Task to complete ▸
Reproduce only the lines of the material below that start at the line containing "left hip: (455, 367)" and stop at the line containing "right ear: (348, 141)". Keep both end lines.

Material provided ▸
---

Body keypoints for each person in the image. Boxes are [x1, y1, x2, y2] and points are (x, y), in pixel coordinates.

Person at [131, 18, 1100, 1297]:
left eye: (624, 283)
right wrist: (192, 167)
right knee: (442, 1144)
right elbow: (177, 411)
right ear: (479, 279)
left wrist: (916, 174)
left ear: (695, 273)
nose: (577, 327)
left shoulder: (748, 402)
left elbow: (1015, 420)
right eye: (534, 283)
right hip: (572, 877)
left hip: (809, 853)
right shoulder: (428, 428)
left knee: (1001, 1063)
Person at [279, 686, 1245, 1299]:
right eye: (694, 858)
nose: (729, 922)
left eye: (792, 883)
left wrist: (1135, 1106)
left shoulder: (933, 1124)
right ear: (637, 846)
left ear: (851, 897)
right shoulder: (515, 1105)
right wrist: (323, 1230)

---

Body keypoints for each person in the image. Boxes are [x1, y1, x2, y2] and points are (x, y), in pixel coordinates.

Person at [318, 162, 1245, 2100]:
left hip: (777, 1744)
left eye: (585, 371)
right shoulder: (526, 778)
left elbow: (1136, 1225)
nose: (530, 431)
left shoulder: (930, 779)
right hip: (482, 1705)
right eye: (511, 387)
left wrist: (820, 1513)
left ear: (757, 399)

---

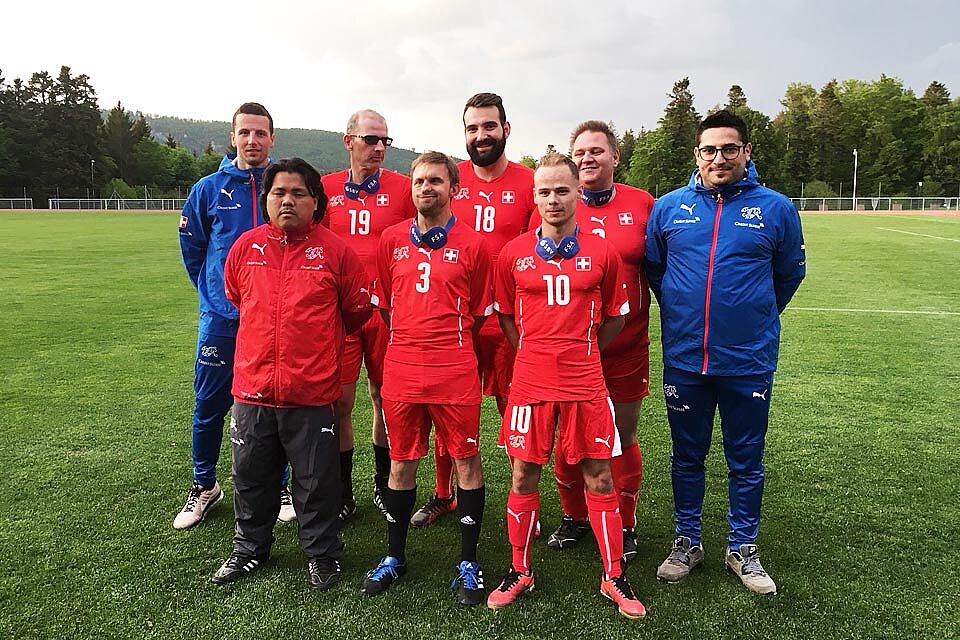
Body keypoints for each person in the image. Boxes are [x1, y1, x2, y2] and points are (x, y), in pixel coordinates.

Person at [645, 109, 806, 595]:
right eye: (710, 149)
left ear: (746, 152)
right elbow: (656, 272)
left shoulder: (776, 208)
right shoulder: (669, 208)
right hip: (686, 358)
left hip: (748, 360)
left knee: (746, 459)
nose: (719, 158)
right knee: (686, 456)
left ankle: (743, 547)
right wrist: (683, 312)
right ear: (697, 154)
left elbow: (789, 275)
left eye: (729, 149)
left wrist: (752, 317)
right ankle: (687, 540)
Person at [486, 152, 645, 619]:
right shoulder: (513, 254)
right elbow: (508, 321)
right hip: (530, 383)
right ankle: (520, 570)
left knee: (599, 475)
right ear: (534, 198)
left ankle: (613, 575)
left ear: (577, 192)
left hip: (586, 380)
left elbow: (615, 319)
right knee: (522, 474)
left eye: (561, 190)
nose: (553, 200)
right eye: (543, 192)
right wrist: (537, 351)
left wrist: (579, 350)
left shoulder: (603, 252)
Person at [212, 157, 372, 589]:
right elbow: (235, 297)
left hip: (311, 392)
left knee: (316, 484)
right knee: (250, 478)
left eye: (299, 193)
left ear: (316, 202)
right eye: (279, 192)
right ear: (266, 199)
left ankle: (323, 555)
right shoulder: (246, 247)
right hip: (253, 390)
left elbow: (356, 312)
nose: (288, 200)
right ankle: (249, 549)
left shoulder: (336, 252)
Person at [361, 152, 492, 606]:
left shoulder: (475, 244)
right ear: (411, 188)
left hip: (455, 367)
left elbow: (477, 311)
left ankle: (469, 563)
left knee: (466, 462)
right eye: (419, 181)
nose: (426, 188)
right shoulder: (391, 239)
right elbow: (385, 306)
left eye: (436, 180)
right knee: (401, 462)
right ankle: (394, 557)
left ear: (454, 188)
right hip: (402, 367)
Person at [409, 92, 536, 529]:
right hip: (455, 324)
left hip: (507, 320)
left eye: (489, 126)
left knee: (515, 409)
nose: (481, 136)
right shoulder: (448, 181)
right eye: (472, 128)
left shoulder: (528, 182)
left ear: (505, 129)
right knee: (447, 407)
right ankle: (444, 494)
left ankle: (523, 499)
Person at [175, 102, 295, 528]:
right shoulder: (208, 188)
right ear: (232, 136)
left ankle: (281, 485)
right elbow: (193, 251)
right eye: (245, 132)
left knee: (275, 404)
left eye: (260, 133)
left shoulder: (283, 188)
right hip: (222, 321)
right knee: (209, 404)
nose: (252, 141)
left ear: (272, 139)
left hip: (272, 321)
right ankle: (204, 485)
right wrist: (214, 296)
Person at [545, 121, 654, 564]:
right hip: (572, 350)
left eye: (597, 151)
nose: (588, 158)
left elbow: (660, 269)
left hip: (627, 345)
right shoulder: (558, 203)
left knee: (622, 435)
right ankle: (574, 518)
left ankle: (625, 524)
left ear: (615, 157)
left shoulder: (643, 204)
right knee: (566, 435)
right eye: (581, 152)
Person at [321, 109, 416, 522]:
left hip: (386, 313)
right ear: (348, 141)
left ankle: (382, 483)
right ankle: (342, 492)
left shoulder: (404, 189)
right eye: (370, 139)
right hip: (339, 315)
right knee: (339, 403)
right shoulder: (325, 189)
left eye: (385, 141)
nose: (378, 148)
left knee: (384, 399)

---

Exercise result ▸
left hip: (455, 367)
left elbow: (477, 311)
left ankle: (469, 563)
left knee: (466, 462)
right eye: (419, 181)
nose: (426, 188)
right shoulder: (391, 239)
right elbow: (385, 306)
left eye: (436, 180)
right knee: (401, 462)
right ankle: (394, 557)
left ear: (454, 188)
right hip: (402, 367)
Person at [409, 92, 536, 529]:
right hip: (455, 324)
left hip: (507, 320)
left eye: (489, 126)
left knee: (515, 409)
nose: (481, 136)
right shoulder: (448, 181)
right eye: (472, 128)
left shoulder: (528, 182)
left ear: (505, 129)
right knee: (447, 407)
right ankle: (444, 494)
left ankle: (523, 499)
Person at [175, 102, 295, 528]:
right shoulder: (208, 188)
right ear: (232, 136)
left ankle: (281, 485)
right elbow: (193, 251)
right eye: (245, 132)
left knee: (275, 404)
left eye: (260, 133)
left shoulder: (283, 188)
right hip: (222, 321)
right knee: (209, 404)
nose: (252, 141)
left ear: (272, 139)
left hip: (272, 321)
right ankle: (204, 485)
right wrist: (214, 296)
Person at [545, 121, 654, 564]:
right hip: (572, 350)
left eye: (597, 151)
nose: (588, 158)
left elbow: (660, 269)
left hip: (627, 345)
right shoulder: (558, 203)
left knee: (622, 435)
right ankle: (574, 518)
left ankle: (625, 524)
left ear: (615, 157)
left shoulder: (643, 204)
right knee: (566, 435)
right eye: (581, 152)
Person at [321, 109, 416, 522]:
left hip: (386, 313)
right ear: (348, 141)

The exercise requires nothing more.